Ms Shotten said the young boy later attended St Botolphs church where he was molested.
He told police of two further incidents ‘of a similar nature’ which saw Beater sexually assaulting him.
In a victim impact statement to the court, he described how Beater’s depraved acts had affected ‘every facet’ of his life, and left him feeling angry, with low self-esteem and an ‘immense’ sense of guilt.
But he said he hoped by speaking out about child abuse, other victims would find the courage to do the same.
The clergyman resigned from St Botolphs (pictured) church in Northfleet, Kent, after he was convicted of the assault in 1985
The vicar also resigned from St Mark’s church (pictured) in Northfleet, Kent, after the 1985 conviction but he was later ‘invited back’ into the ministry by the Church of England
The court heard Beater was known for organising sports matches between local boys and invited them to play squash with him.
It was after one such game the second victim was sexually assaulted.
The victim later told police of the ‘profound’ impact Beater’s abuse had on him, resulting in depression and flashbacks.
Beater was arrested in April 2018 but gave a no comment interview.
The court heard his conviction in 1985 for indecent assault post-dated these offences.
Simon Taylor QC, defending, said there had been no repeat behaviour since because that court appearance 36 years ago had ‘served to rehabilitate him’.
‘He told his employers, the Church of England, he wished to resign from his position and he did,’ he told the court.
‘They invited him back and at all times he has been open about his conviction. He sought counselling and was invited back by the church to act as a vicar.
‘On one view that is extraordinary but he had undertaken the counselling and continued until his retirement in 2005.’
The vicar was able to continue working churches and had contact with parishioners until 2010, it is understood.
The court heard he entered a ‘safeguarding contract’ with the church ensuring his congregation was aware of him being a convicted sex offender.
Mr Taylor said the church had also carried out its own risk assessment of Beater in 2002.
But he added that Beater had shown genuine remorse and acknowledged he now ‘richly deserved’ the inevitable custodial sentence.
After sentencing, law firm Hugh James, representing one of the victims, said: ‘We are pleased that Beater’s conviction today means that our client is finally able to start his recovery process, having suffered over three decades of torment and worry that he would not be taken seriously or believed.
‘Our client’s bravery in speaking out has enabled this dangerous paedophile to be brought to justice.

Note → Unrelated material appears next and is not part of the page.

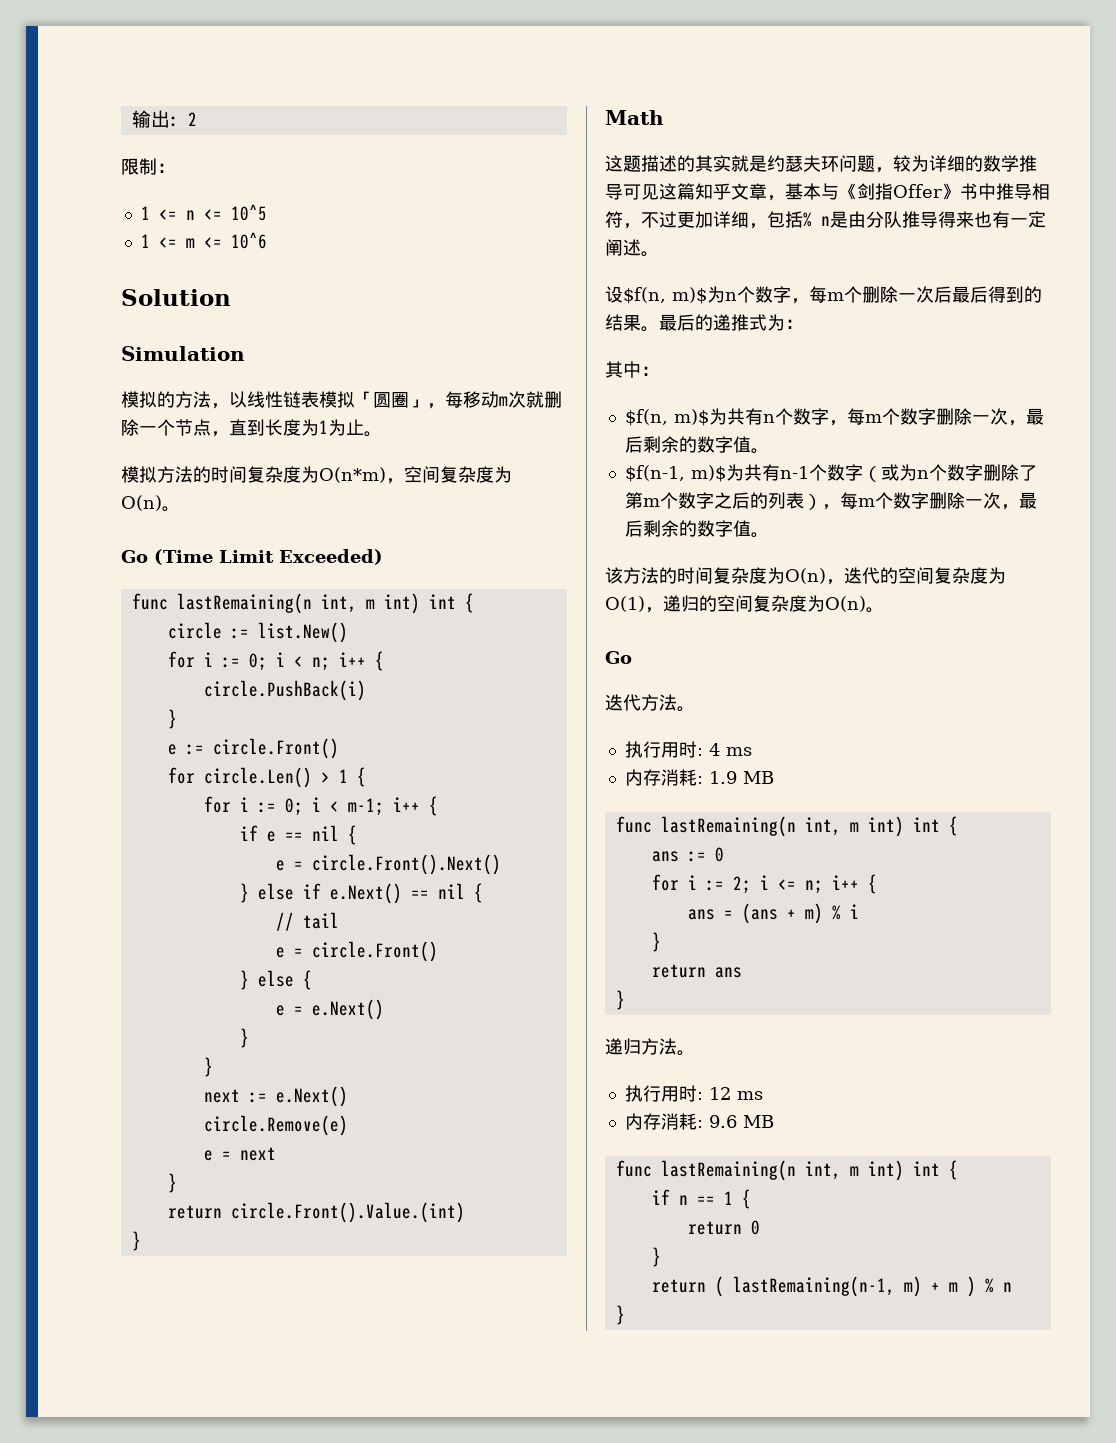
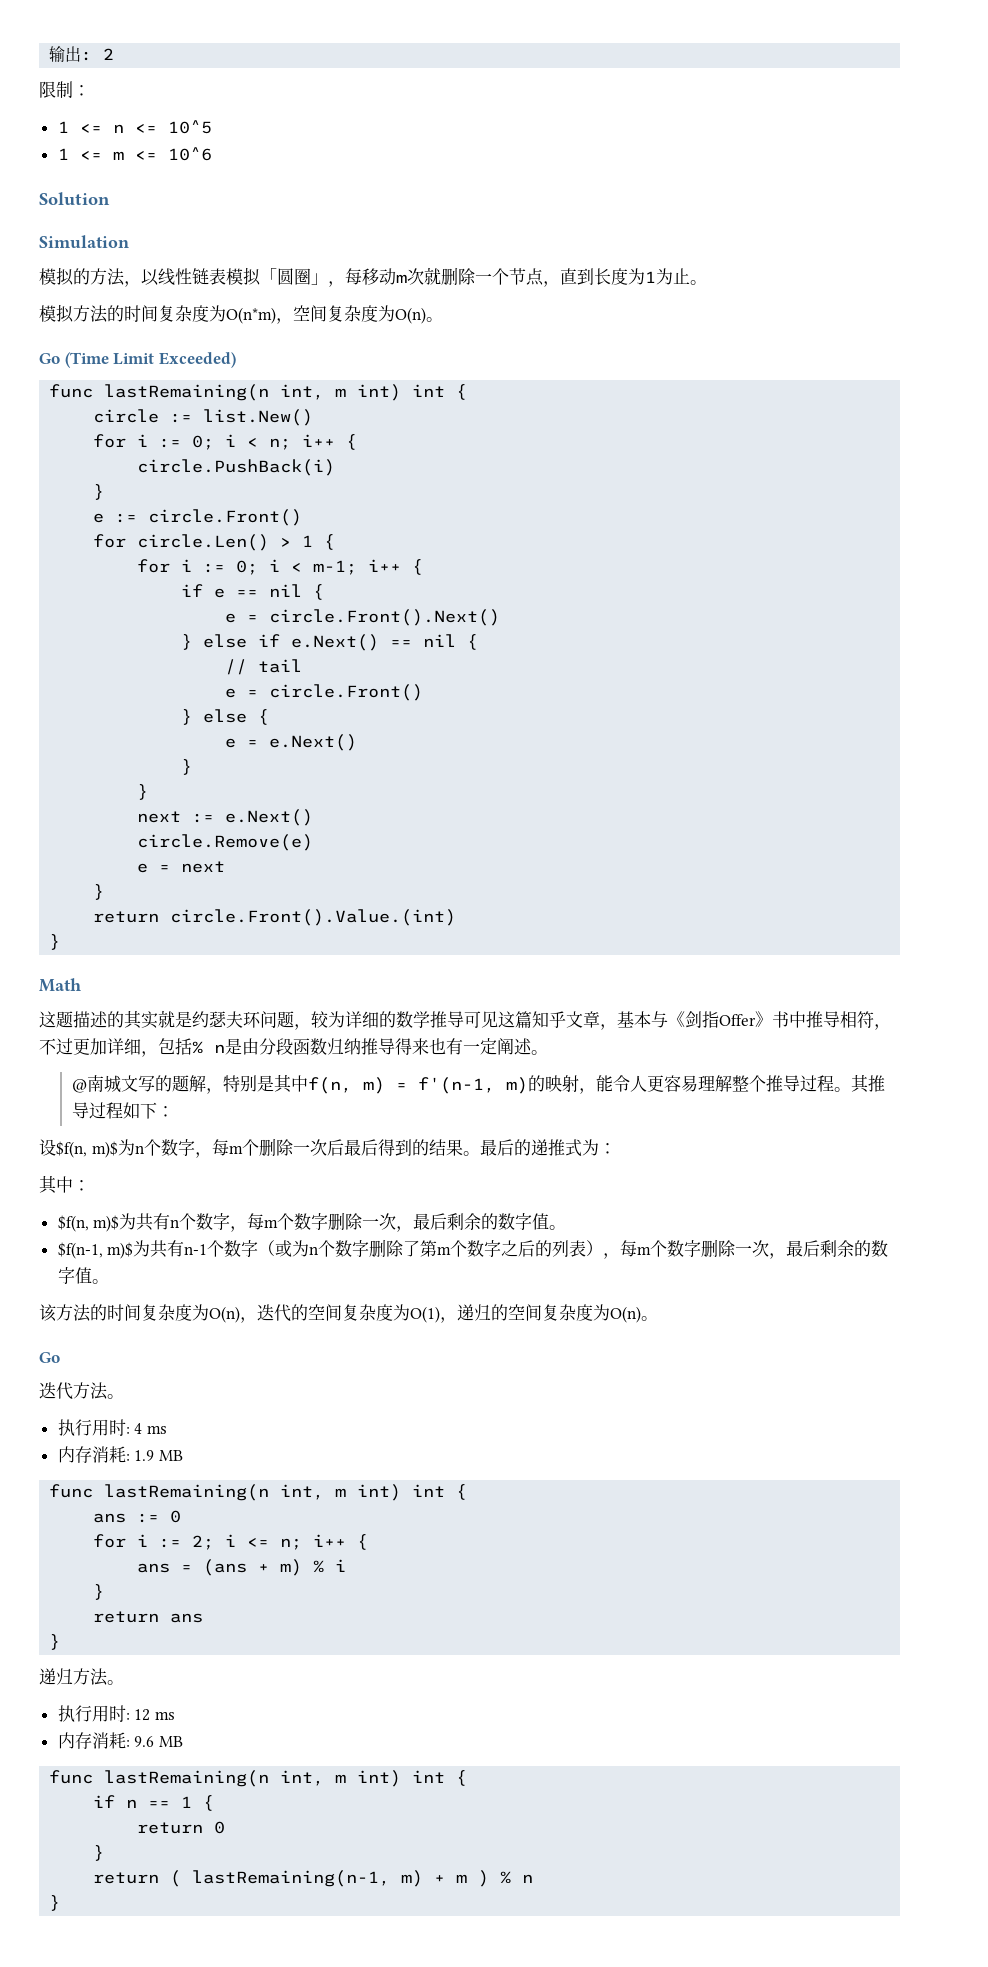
[884,211,902,228] 队 -> [276,1038,361,1055] 段函数归纳
(659, 254) none -> [71,1074,885,1094] [71,1102,174,1119] // @南城文写的题解，特别是其中f(n, m) = f'(n-1, m)的映射，能令人更容易理解整个推导过程。其推导过程如下：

‘Beater used his position within the ministry to perpetrate his crimes against vulnerable children under a cloak of respectability.
‘However, this also raises important questions about how Beater was allowed by the Church to continue to operate in a position of trust until 2010 despite disclosure by another survivor way back in 1985.
‘We must consider how many other survivors there are still suffering in silence and feel let down by the Church of England.’